4

Is it possible to run code located in Google Cloud Datalab on Dataproc clusters?

The idea is to use the great interactivity and interface by Datalab to run Apache Spark code.

jaycode
  • 2,926
  • 5
  • 35
  • 71

2 Answers2

3

This is on our radar but not yet fully enabled as an init action for a Dataproc cluster.

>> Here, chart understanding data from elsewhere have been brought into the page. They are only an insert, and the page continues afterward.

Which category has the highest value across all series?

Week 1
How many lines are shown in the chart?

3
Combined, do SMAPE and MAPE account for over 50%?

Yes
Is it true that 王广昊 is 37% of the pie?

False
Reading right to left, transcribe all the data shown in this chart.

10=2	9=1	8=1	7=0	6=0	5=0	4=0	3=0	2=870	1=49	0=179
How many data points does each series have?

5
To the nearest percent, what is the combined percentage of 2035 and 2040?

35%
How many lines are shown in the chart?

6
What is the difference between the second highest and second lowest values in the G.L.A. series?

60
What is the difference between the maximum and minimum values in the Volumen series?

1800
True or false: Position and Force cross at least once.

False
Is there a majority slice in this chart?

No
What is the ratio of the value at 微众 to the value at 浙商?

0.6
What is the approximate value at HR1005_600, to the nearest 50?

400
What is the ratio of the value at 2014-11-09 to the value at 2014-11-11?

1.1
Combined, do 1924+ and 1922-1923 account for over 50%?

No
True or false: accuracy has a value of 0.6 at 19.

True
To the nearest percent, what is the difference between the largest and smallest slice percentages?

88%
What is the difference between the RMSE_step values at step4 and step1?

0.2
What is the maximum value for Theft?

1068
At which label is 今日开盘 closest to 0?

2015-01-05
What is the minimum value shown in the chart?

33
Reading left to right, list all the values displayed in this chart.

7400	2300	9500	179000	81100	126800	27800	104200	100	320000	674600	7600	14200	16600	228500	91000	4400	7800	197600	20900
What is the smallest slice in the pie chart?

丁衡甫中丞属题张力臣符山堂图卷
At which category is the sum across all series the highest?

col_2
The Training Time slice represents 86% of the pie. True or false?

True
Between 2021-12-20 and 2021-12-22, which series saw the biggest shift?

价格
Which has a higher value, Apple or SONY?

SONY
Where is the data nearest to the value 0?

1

Thanks. Dinesh Kulkarni Product Manager, Datalab & Machine Learning, GCP

Dinesh
  • 421
  • 2
  • 7
1

Now it is possible, just create a dataproc cluster using this command:

gcloud dataproc clusters create $CLUSTERNAME \
    --project $PROJECT \
    --num-workers $WORKERS \
    --bucket $BUCKET \
    --metadata startup-script-url=gs://$BUCKET/setup/setup_env.sh,BUCKET=$BUCKET \
    --master-machine-type $VMMASTER \
    --worker-machine-type $VMWORKER \
    --initialization-actions \
         gs://dataproc-initialization-actions/datalab/datalab.sh \
    --scopes cloud-platform

To make it even easier you can use this script: https://github.com/kanjih-ciandt/script-dataproc-datalab/tree/master

hkanjih
  • 1,271
  • 1
  • 11
  • 29